Several months into the beginning of Mendaera, we began researching these questions with hundreds of healthcare providers. Emergency medicine specialists that place catheters, often under trying conditions. Oncologists that use needles to biopsy tumors. And it turned out that a wide range of healthcare providers were experiencing the same problem. Over and over we heard, “Yeah, these aren’t the sexiest procedures, but they’re not easy, which means they must be performed by a specialist, and there aren’t enough of them to go around.”
From there, we developed our founding hypothesis: What if we could develop robots that would help you interpret what you’re looking at, and when you find the right location, you could tap on a screen and a device would put a needle exactly where it needs to go every single time? And if you could do that, what would the implication be?
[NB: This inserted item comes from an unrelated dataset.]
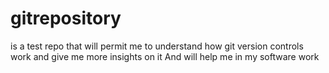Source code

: # gitrepository
is a test repo that will permit me to understand how git version controls work and give me more insights on it
And will help me in my software work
Once we felt we had a grasp of the problem, we spoke to even more clinicians to validate that the problem we were seeing was real. There were two clearly defined needs that arose from our validation efforts. First, interpreting the ultrasound was taxing and prone to error. Second, eye-hand coordination wasn’t sufficient for all people to place a long needle with a small diameter deep into a patient’s body. Both activities involve long, long learning curves, but both also are ubiquitous and in huge demand, especially in an aging population. That was our “Aha!” moment: AI for interpreting ultrasound, robotics for placing the needles, simple interface for keeping the clinician in control of the procedure, and a huge target market where highly scalable care was required.
And at that point we stopped looking outside of healthcare for a place to build an AI and robotics company. These needle-based procedures are the gateway to advances in medicine, and the medical field hasn’t been innovating much in terms of how these procedures are performed. It’s not done effectively. That became our mission, and our purpose.
Now, as I said, building a healthcare business is really hard, but it’s also incredibly rewarding. Our small team of 50 at Mendaera will soon crowd around our little robots, celebrate as they leave the warehouse in route to our first customers, and experience the positive impact that our technology has on providers and their patients. We can’t wait to see how what we’ve built streamlines the way that providers perform procedures and improves healthcare for tens of millions of people. As hard as innovating in this space may be, the impact is ultimately worth the effort.